Em 2011 fizeram Um Conto Chinês, uma deliciosíssima comédia – embora, é claro, abordasse temas sérios. A realidade da vida nestes nossos países do fundo do Terceiro Mundo é séria – mesmo quando a gente tenta vê-la com olhos otimistas, positivos, brincalhões, irônicos.

Em 2016, com Kóblic, deixaram de lado qualquer possibilidade de graça. Fizeram um drama sério, denso, pesado, que tinha como pano de fundo um dos episódios mais terríveis, mais dilacerantemente pavorosos da época em que os países do Cone Sul foram tomados por ditaduras militares sanguinárias – os vôos da morte, os vôos em que militares argentinos lançavam para o fundo do mar corpos dos opositores do regime.
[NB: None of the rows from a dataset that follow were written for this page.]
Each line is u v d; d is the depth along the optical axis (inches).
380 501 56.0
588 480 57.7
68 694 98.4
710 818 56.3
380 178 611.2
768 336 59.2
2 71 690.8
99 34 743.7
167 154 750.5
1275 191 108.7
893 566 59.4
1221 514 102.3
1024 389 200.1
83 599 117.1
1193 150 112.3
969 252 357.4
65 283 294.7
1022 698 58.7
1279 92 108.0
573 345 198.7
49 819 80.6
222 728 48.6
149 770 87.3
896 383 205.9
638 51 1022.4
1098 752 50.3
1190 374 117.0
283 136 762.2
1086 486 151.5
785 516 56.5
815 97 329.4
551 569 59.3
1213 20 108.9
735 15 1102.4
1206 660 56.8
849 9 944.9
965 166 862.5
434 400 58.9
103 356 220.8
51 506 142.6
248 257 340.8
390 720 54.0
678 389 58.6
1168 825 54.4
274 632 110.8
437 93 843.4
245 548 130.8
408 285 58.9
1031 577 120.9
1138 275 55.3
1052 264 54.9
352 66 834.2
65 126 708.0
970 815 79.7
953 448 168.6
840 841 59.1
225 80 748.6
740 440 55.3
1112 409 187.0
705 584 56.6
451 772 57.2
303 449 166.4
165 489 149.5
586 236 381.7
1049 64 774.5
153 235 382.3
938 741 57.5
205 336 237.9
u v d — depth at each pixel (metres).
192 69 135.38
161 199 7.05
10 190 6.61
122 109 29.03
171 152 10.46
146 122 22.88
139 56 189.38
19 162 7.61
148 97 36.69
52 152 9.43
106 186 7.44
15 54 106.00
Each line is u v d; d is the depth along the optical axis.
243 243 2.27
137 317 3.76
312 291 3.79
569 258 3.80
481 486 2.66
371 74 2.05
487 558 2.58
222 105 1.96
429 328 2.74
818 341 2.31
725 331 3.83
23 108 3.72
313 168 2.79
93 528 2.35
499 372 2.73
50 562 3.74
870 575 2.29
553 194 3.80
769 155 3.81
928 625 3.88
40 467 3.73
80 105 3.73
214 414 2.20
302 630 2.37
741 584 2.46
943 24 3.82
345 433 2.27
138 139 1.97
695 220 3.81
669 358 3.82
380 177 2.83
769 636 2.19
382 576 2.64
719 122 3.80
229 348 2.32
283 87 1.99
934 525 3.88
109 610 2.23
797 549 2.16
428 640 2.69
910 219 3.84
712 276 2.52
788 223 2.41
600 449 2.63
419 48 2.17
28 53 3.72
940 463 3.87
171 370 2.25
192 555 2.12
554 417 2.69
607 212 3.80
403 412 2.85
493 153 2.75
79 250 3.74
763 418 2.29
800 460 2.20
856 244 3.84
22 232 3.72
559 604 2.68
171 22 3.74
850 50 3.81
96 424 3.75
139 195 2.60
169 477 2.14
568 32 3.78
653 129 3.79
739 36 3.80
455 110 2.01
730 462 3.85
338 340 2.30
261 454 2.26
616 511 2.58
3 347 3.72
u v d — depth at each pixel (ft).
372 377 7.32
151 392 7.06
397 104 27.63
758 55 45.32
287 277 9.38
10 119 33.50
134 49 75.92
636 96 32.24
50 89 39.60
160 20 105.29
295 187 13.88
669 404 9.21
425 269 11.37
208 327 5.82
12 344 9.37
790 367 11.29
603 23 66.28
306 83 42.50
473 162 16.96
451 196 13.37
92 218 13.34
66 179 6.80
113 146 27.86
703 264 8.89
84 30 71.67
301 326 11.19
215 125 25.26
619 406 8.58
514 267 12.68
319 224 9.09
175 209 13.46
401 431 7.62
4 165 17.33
E então, em 2019, Borensztein e Darín se uniram mais uma vez para contar, muito bem contada, uma história sobre a Argentina e os argentinos dos anos recentes.
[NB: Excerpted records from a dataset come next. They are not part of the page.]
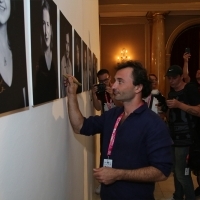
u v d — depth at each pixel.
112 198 1.46
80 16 2.25
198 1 7.38
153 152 1.35
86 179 2.62
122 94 1.44
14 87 0.77
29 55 0.93
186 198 2.79
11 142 0.81
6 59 0.71
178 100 2.71
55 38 1.28
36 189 1.06
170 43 8.35
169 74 2.72
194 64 8.77
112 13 8.13
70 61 1.70
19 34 0.81
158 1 7.48
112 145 1.46
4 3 0.70
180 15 8.31
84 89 2.46
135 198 1.42
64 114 1.60
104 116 1.66
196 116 2.66
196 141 2.66
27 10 0.91
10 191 0.80
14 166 0.83
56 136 1.39
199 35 8.65
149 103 2.92
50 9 1.18
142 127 1.40
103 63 8.74
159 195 3.45
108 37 8.72
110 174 1.31
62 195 1.53
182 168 2.74
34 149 1.03
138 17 8.55
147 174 1.32
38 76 1.01
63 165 1.56
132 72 1.43
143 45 8.62
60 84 1.43
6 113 0.77
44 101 1.10
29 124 0.97
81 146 2.28
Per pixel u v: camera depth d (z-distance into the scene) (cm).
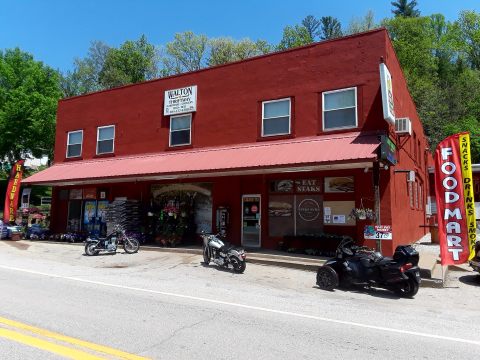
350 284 985
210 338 543
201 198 1653
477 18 5538
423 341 562
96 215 1970
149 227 1711
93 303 724
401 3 5666
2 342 505
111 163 1877
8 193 2177
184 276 1067
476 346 545
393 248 1265
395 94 1505
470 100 4169
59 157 2175
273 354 489
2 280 934
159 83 1859
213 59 4700
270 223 1471
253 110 1584
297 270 1184
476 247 1083
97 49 5156
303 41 4547
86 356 463
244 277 1076
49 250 1620
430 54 5044
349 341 550
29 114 3300
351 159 1157
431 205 2773
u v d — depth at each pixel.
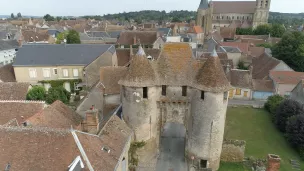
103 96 35.12
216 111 26.00
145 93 27.88
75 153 16.83
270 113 46.53
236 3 137.88
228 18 137.62
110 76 36.16
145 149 29.44
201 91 26.03
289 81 52.62
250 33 118.56
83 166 16.48
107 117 29.41
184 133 36.38
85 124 22.94
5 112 26.75
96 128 22.31
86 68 46.66
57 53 52.97
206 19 122.50
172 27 126.56
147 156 29.78
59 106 26.83
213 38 93.19
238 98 54.72
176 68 28.33
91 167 16.62
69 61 51.72
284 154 32.94
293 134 33.56
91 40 90.38
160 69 28.47
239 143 29.12
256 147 34.25
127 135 25.31
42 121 22.86
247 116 45.16
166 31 106.75
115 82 35.75
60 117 25.14
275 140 36.62
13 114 26.66
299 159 32.00
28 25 140.75
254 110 48.19
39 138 17.64
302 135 32.38
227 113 46.38
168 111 29.27
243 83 54.09
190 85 27.08
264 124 41.97
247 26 129.12
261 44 92.81
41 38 88.12
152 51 55.16
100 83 35.59
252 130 39.59
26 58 51.47
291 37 72.50
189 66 28.27
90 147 18.14
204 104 26.00
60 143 17.28
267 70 61.31
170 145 33.09
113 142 21.84
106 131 22.39
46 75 51.75
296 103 39.34
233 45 82.44
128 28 127.00
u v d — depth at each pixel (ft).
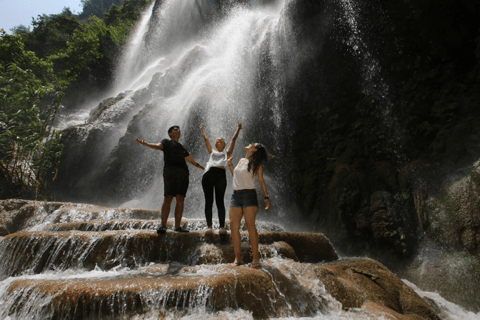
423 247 21.68
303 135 37.14
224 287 10.42
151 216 22.95
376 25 31.71
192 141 43.34
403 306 13.41
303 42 38.63
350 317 11.00
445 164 22.71
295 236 18.10
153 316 9.40
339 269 15.03
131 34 125.90
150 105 51.80
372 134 30.25
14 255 14.98
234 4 74.43
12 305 10.07
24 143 34.81
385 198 25.02
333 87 35.81
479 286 17.16
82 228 17.61
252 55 45.34
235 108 43.14
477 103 24.00
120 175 46.75
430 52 28.17
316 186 32.09
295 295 11.56
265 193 12.91
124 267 13.84
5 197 31.35
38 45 109.70
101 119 60.54
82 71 105.70
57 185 47.39
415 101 27.76
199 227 18.89
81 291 9.62
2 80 44.80
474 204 18.97
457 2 26.73
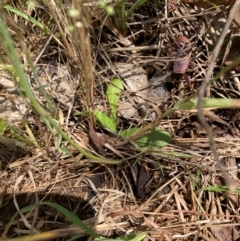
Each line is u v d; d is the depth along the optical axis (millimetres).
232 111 324
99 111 305
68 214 252
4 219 290
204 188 289
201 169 302
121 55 332
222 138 314
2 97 319
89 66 264
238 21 320
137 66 333
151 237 283
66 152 297
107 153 306
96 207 294
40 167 306
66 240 280
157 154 298
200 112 164
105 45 329
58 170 305
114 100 312
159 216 291
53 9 266
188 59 323
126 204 297
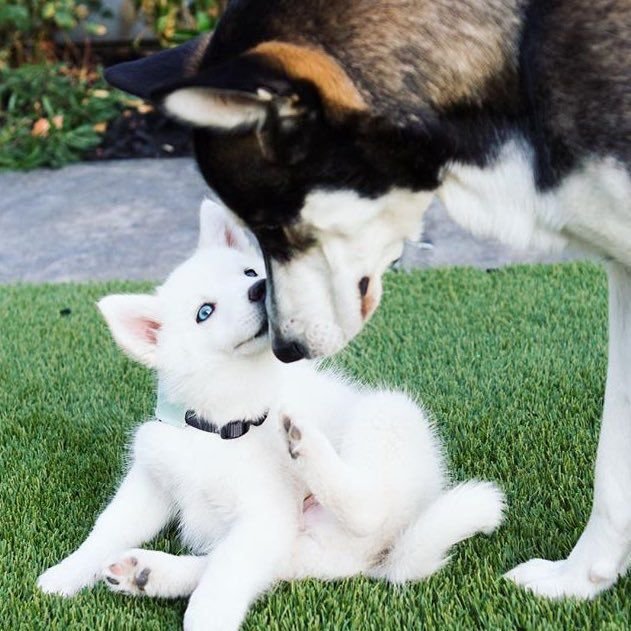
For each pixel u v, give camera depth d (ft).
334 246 8.52
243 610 8.52
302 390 10.39
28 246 22.13
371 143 8.08
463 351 14.57
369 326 15.53
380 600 8.89
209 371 9.25
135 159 27.91
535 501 10.55
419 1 8.18
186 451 9.50
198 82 7.17
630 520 8.74
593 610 8.64
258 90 7.34
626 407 8.68
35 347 15.61
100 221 23.40
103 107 29.12
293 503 9.33
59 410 13.34
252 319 9.08
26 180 26.73
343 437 9.90
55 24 30.99
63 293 18.22
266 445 9.44
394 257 9.07
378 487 9.14
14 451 12.17
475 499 9.16
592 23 7.93
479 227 8.86
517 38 8.19
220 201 8.65
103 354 15.17
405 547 9.14
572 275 17.33
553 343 14.67
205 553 9.70
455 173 8.55
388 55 8.08
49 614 8.90
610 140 7.82
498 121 8.35
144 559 8.87
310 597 8.93
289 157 8.01
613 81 7.83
A história tem como pano de fundo outra tragédia argentina. Não tão mortalmente apavorante quanto os vôos da morte – mas também danada de triste.
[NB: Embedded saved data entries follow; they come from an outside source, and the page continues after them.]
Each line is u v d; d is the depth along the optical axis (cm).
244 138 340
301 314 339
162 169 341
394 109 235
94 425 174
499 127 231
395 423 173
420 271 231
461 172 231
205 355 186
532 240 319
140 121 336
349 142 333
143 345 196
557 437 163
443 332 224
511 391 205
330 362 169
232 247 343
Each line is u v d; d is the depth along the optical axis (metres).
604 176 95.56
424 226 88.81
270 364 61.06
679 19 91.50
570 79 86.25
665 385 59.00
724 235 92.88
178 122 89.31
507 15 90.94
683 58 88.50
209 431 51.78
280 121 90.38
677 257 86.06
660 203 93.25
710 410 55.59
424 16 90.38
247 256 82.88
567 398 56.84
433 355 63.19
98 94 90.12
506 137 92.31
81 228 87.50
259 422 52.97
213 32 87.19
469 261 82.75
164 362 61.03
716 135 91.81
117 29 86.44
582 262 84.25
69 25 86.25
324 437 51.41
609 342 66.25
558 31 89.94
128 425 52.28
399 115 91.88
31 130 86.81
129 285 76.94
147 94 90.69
Uma tragédia portenha que parece com uma que seus irmãos brasileños enfrentaram em 1990, quando Fernando Collor assumiu o governo e confiscou tudo o que nós tínhamos no banco.

O pano de fundo da história criada por Eduardo Sacheri e roteirizada pelo autor em parceria com o diretor Sebastián Borensztein é o “corralito” – a tentativa heterodoxa de segurar a inflação crônica argentina levada a cabo em 2001.

Um treco parecido com tantas outras tentativas esdrúxulas que foram feitas no Brasil – Plano Cruzado, Plano Bresser, Plano Verão, o Plano Collor do confisco da poupança – antes da chegada do Plano Real, o único deles que deu certo.

O “corralito”, no entanto, só aparece quando o filme está aí com uns 20 e poucos minutos.

Nos primeiros 20 dos deliciosos 116 minutos de La Odiseia de los Giles, ficamos conhecendo aquele bando de “giles”, de tontos, que são os protagonistas da história.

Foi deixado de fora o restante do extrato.